CHAPTER XXXIII.
THE NEISH'S HEAD.
It fell about the Martimas time,
When winds blow snell and cauld.
That Adam o' Gordon said to his men,
Where will we get a hauld?
See ye not yon fair castle
Stands on yon lily lea?
The laird and I hae a deadly feud,
And the lady I fain would see.
Adam o' Gordon.
For ages, a feud had existed between the MacNabs and MacNeishes, two tribes of considerable strength and influence, who, without having any marked limits to their territories, possessed that wild and mountainous district which lies around Lochearn.
The former of these clans was a bravich of the Siol Alpin, and took its name (i.e., the sons of the abbot) from the ancient head of the Kuldee Abbey of Glendochart; and, during the reign of James IV., they had successfully carried fire and sword into the land of their enemies, who possessed the district then known as the Neishes' Country, lying between Comrie and Lochearn, comprising the Pass of Strathearn, Dundurn, the Hill of St. Fillan, Glentiarkin, and part of Glenartney.
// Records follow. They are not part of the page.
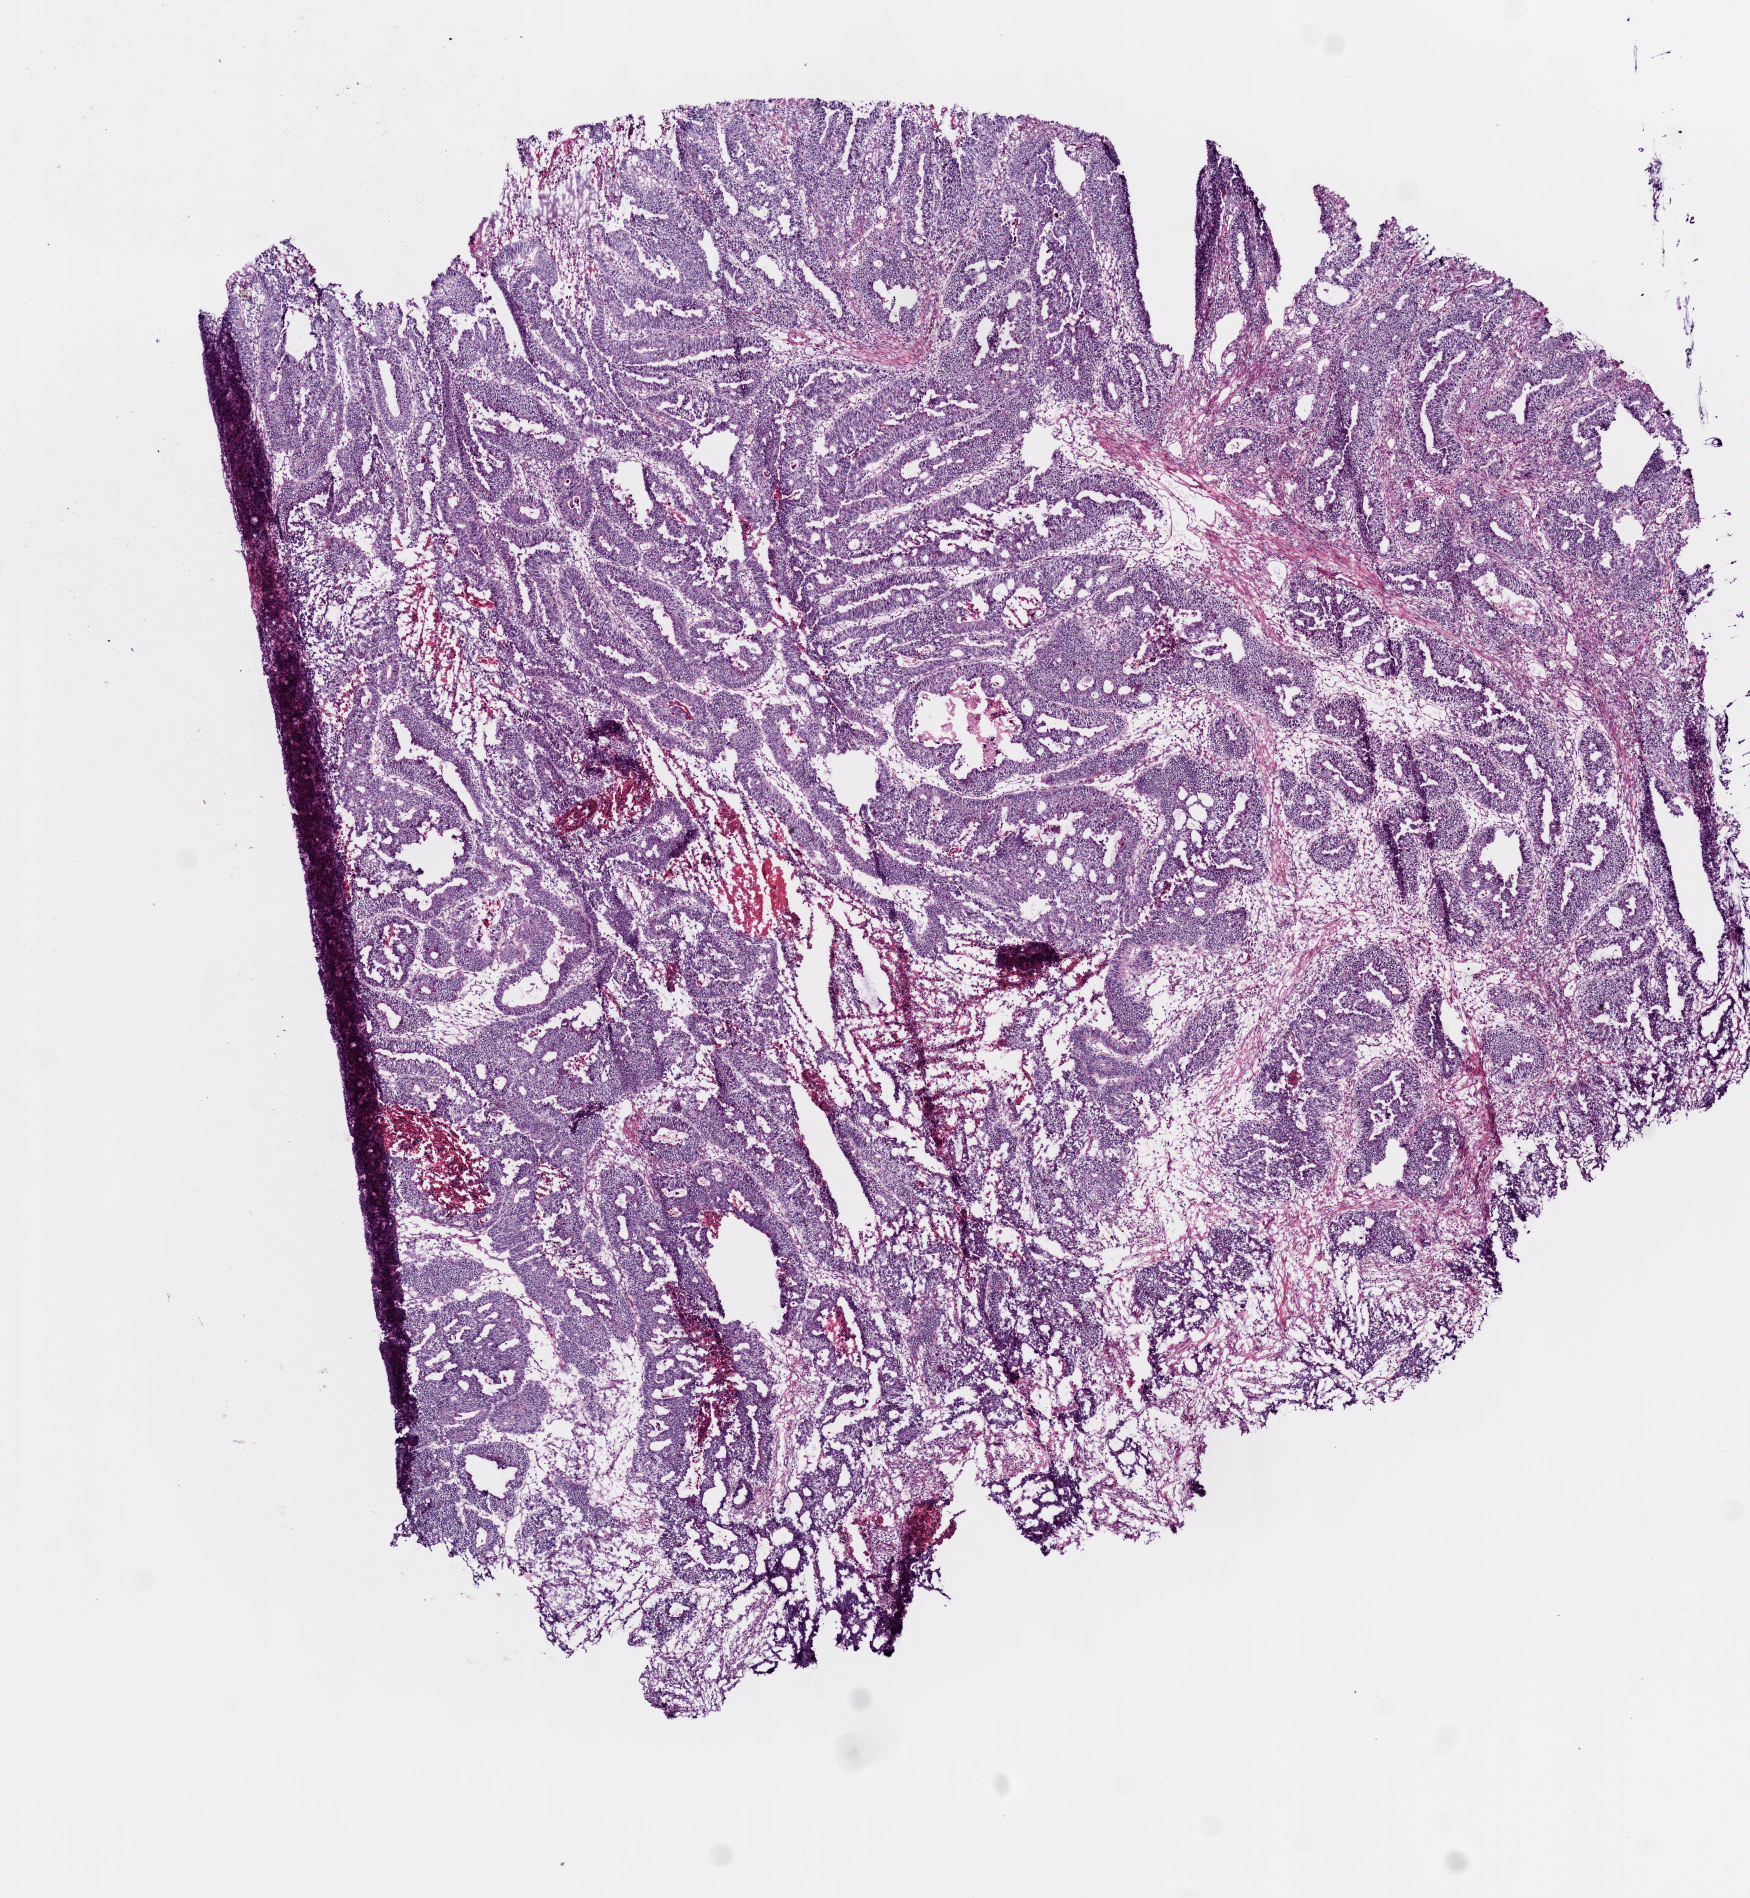
Hematoxylin and eosin (H&E) stained whole-slide image, whole scanned area (about 7.0 x 7.6 mm, from a 20x scan) shown as a low-resolution overview. Frozen section from the top of the tissue portion. Sample: primary tumour, colon. Male, age 80 years at initial diagnosis. Slide review estimates, as recorded: tumour cells 80%, tumour nuclei 75%, normal cells 0%, stromal cells 10%, necrosis 10%.
Diagnosis: Adenocarcinoma, NOS. AJCC pathologic stage: IV. TNM: T3 N1 M1.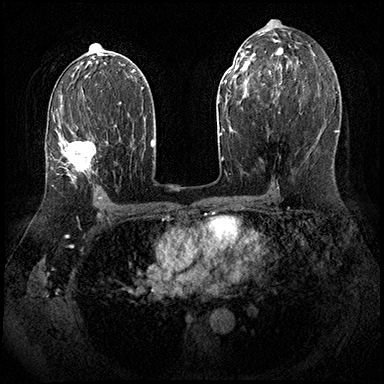
Breast MRI (dynamic contrast-enhanced), one axial slice. Slice 107 of 143 in the series (ordered by position). Dynamic contrast-enhanced series, time point 2 of 8 at this slice position (early post-contrast). 3 T. TE 2.3 ms, TR 4.4 ms. 1 mm slice thickness. 384 × 384 image matrix, field of view 360 × 360 mm. Female patient.
Annotated regions visible in this slice (semi-automatic segmentation, software-assisted and operator-edited):
- enhancing-tissue mask used for the functional tumour volume (all voxels passing the contrast-enhancement thresholds inside the analysis volume; usually the tumour): bounding box (x1, y1, x2, y2) in pixels: (58, 103, 108, 181)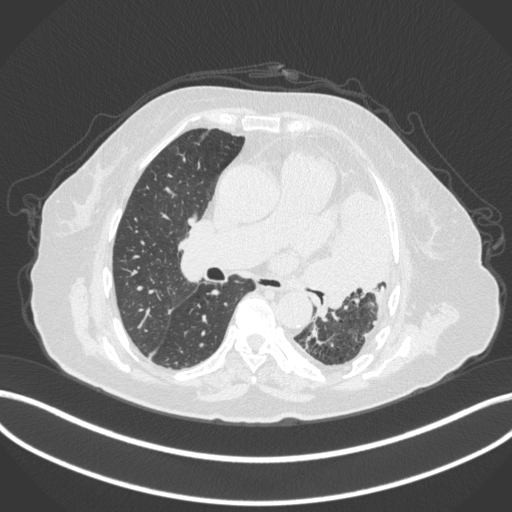
Chest CT, one axial slice; slice 204 of 399 in the series (ordered by position); reconstruction kernel B31f; 120 kVp; lung window (W 1500 / L -600 HU); 1 mm slice thickness; 512 × 512 image matrix, field of view 400 × 400 mm. Female patient, age 75 years. Case-level facts recorded for this patient, not image findings: clinical TNM (as recorded): T3 N3 M1.
Annotated regions visible in this slice (bounding box drawn by a radiologist):
- lung tumour (recorded histology: adenocarcinoma): bounding box (x1, y1, x2, y2) in pixels: (295, 182, 395, 311)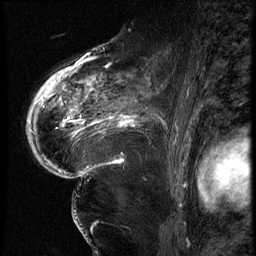
Breast MRI (dynamic contrast-enhanced), one sagittal slice. Slice 42 of 62 in the series (ordered by position). 3 images stored at this slice position (order not interpretable as contrast timing). 1.5 T. TE 4.2 ms, TR 9 ms. 2.5 mm slice thickness. 256 × 256 image matrix. Patient: female, 56 years. Case-level facts recorded for this patient, not image findings: setting: breast cancer imaged before/during neoadjuvant chemotherapy; receptor status: HER2-positive.
Annotated regions visible in this slice (semi-automatic segmentation, software-assisted and operator-edited):
- analysis volume of interest (the breast-tissue region the enhancement analysis was run in; not a lesion): bounding box (x1, y1, x2, y2) in pixels: (84, 75, 181, 153)
- tumour enhancement mask (voxels above the 140 % enhancement threshold inside the analysis volume of interest): (84, 76, 137, 137)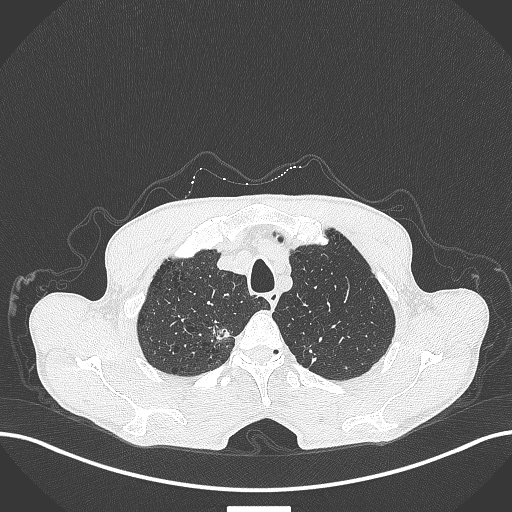
Chest CT, one axial slice; slice 367 of 445 in the series (ordered by position); 120 kVp; lung window (W 1500 / L -600 HU); 1 mm slice thickness; 512 × 512 image matrix, field of view 400 × 400 mm. Male patient, age 70 years. Case-level facts recorded for this patient, not image findings: clinical TNM (as recorded): T1a N0 M0; histopathological grade: G1-2.
Structures marked on this image (bounding box drawn by a radiologist):
- lung tumour (recorded histology: adenocarcinoma): bounding box [x1, y1, x2, y2] px = [205, 314, 235, 345]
Embittered by old traditionary wrongs, transmitted orally by sire to son, from age to age, the rancour of these two tribes was without a parallel, even in the annals of ancient Celtic ferocity and lust of vengeance; and fired by the memory of a thousand real or imaginary acts of aggression the boys of each generation, while sitting on their fathers' knees, longed to be men, that they might bend the bow or bear the tuagh and claymore against their hereditary enemies.
On one occasion, the MacNeishes had carried off the holy bell of St. Fillan, a relic of remote antiquity, which in those days stood on a tombstone in the burial-ground of the saint's church, and was venerated by all; but it was miraculously restored; for this bell, like the old bells of Soissons, in Burgundy, and of St. Fillan's, in Meath, had the strange power of extricating itself from the hands of the spoilers, and came back through the air to Strathfillan, ringing merrily all the way; but the circumstance of its abstraction greatly increased the hostility between the rival tribes.
In this petty war, the chief of the MacNabs fell, being slain by an arrow from the bow of Finlay MacNeish, his enemy; but he left twelve sons and his widow, Aileen, a daughter of the clan Donald (the race of the Sea) to carry on the feud; and animated by hate and fury, this woman, stern by nature and savage in purpose, seemed to have no thought, no hope for, or idea of, the future, but as they might serve "to feed her revenge," which aimed at the destruction of the Neishes, root and branch, and the ultimate capture of their territory.
By her instigation, gathering all their fighting-men for one decisive effort for the supremacy of the district, her sons marched from Kennil House, and the two clans met in battle with nearly a thousand swordsmen on each side, in a wild and pastoral vale, named Glenboultachan, between two high and solitary mountains on the northern shore of Lochearn. Each was led by its chief, and they rushed at once down the green slope to mingle in close and mortal strife, with wild yells, bitter epithets and invectives, while the war-cries rang and the pipers blew, as additional incentives to slaughter and enthusiasm. Plying their sharp broadswords or long poleaxes with both hands, for greater freedom in the work of death, they tossed targets and plaids, breastplates and lurichs of steel, aside; and so that work, ever so rapid and terrible in a Highland battle, went fearfully on.
This battle took place on St. Fillan's Day, 1522, and the MacNabs bore with them the crook of the saint to ensure victory. It was borne by the MacIndoirs, who were the hereditary standard-bearers of MacNab, and had been custodiers of the crook ever since the death of St. Fillan, in 649, an office in which they were confirmed by a royal charter of King James II., in 1437. It is of solid silver, twelve inches long, elaborately carved, and having on one side a precious stone; on the other, the effigy of our Saviour, and was the same relic which, with the saint's arm-bone, Robert the Bruce had with him at the field of Bannockburn.[*]
[*] In 1818 the last of the MacIndoirs, a Highland emigrant, took this valuable relic with him to America, and it is now preserved, with the letters and charters of James II., in the township of MacNab, in Canada.
The morning sun, when pouring his light between the parted clouds athwart that gloomy mountain gorge, lighted up a terrible and bewildering scene, which Aileen MacNab, from the summit of a rocky peak, surveyed in gloomy joy, with her grey, dishevelled hair hanging over her shoulders, as she knelt on ashes strewn crosswise on the heather; and there, with a crucifix before her, and a rosary on her wrist, she implored God and St. Fillan to grant her children and her tribe a victory; and then she left her orisons, to shoot a shaft from her dead husband's bow, among the press of combatants that fought like a herd of tigers in the glen beneath her. Then she would again prostrate herself upon the ashes and before her cross, which was made of the aspen—for of that wood, saith old tradition, the true cross was made; hence the tree is accursed, and its leaves shall never rest.